We begin to lose the best of this incredible galactic feature as fall progresses and the Milky Way’s core sinks beneath the horizon. We won’t see it back in the sky again until February, when you can only see it in the very wee hours of the morning. Now is when it’s available before bed time.
Perseid Meteor Shower
In August we have the Perseid meteor shower. It is an annual astronomical show of falling stars, which will peak the nights of August 11 and 12. The peak could see 40 to 60 meteors per hour. Perseid meteors are composed of debris (meteoroids) from the tail of comet Swift-Tuttle that pelt Earth’s atmosphere. They strike the atmosphere at around 130,000 miles per hour and burn up as they streak across the sky — producing what we call meteors or shooting stars.

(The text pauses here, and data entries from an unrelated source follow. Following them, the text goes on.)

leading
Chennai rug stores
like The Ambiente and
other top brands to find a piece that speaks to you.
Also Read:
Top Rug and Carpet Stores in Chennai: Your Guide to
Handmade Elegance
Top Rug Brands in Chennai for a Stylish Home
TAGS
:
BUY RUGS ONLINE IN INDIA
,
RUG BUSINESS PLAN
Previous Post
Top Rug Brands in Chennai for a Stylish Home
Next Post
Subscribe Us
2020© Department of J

The annual display occurs when Earth glides through the remnants of comet Swift-Tuttle’s tail each year in our orbit around the sun. Swift-Tuttle’s orbit takes it from the outer reaches of the Solar System down to the sun and back out again in a 133-year orbit. While the comet last visited our neighborhood in 1992, the trail of particles it leaves behind persists.
The Perseid meteors are so named because they radiate from an area of the sky near the constellation Perseus, which, during the peak, will be rising in the northeast sky after about 10:00 p.m. The best of the show will be between midnight and dawn.

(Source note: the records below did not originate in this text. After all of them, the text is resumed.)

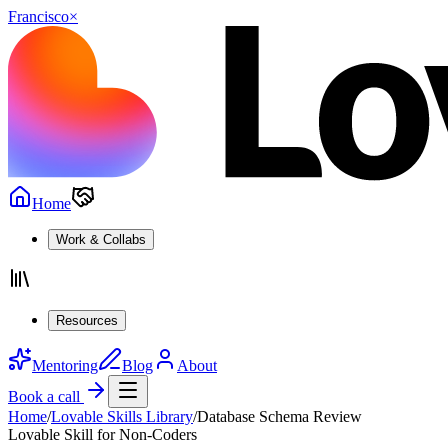
Francisco
×
Home
Work & Collabs
Resources
Mentoring
Blog
About
Book a call
Home
/
Lovable Skills Library
/
Database Schema Review
Lovable Skill for Non-Coders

The point where the Perseid meteors strike the atmosphere is called the radiant, for they appear to radiate outward from that point as the meteors strike the atmosphere and streak across the sky. Thus, their tails will be shorter looking toward the constellation Perseus than they will be if one looks to the side. In my experience, many of them streak along parallel to the Milky Way, which will be out in all its glory that night, barring sky cover.

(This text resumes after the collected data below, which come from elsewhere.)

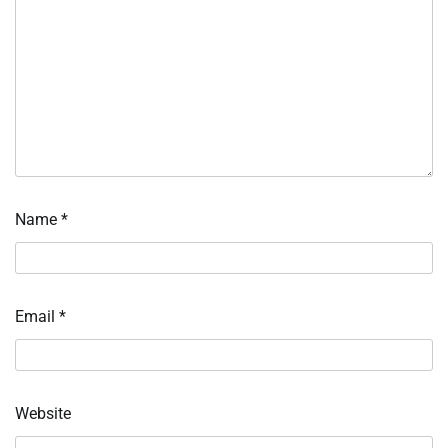
Name
*
Email
*
Website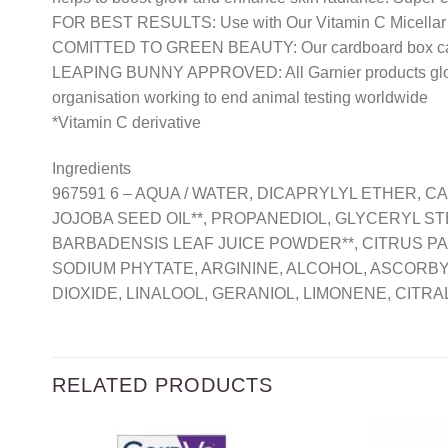
FOR BEST RESULTS: Use with Our Vitamin C Micellar 
COMITTED TO GREEN BEAUTY: Our cardboard box can be
LEAPING BUNNY APPROVED: All Garnier products globall
organisation working to end animal testing worldwide
*Vitamin C derivative
Ingredients
967591 6 – AQUA / WATER, DICAPRYLYL ETHER, 
JOJOBA SEED OIL**, PROPANEDIOL, GLYCERYL S
BARBADENSIS LEAF JUICE POWDER**, CITRUS PA
SODIUM PHYTATE, ARGININE, ALCOHOL, ASCORBYL 
DIOXIDE, LINALOOL, GERANIOL, LIMONENE, CITRAL
RELATED PRODUCTS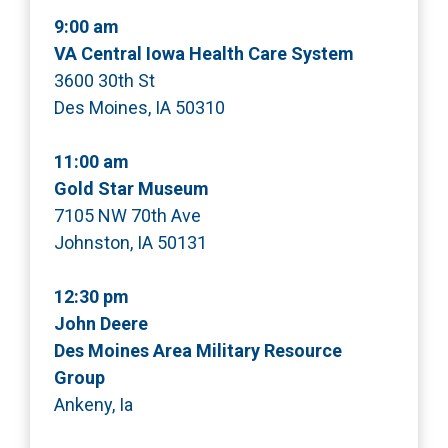
9:00 am
VA Central Iowa Health Care System
3600 30th St
Des Moines, IA 50310
11:00 am
Gold Star Museum
7105 NW 70th Ave
Johnston, IA 50131
12:30 pm
John Deere
Des Moines Area Military Resource
Group
Ankeny, Ia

While the Perseids do peak around August 11 and 12, some of the shower’s meteors begin falling weeks before the peak, and will continue in lesser numbers for around ten days after the peak.
When you go out:
You must give your eyes time to adjust to the darkness. Avoid using bright lights. Over the course of twenty minutes or so, your eyes will be fully adjusted to the dark, and you may be amazed at how much you can see both on the ground and in the heavens.
Bring warm, comfortable clothing and a camp chair or lawn chair to sit on; bring water.
Bring a headlamp or flashlight with red light ability. Avoid using a normal flashlight if you can, as its harsh light will destroy your night vision and that of anyone around you; instead, use a red light to see your surroundings without hurting your night vision much. Some flashlights and many headlamps have a red light capability. You’ll be glad you have it for night sky viewing.
Your phone: looking at your phone will set your night vision back for minutes. Avoid it if you can. Sometimes I have to refer to my phone’s stopwatch to help me time a really long exposure, and for this purpose I turn its brightness way down.
May you enjoy many hours of night sky viewing.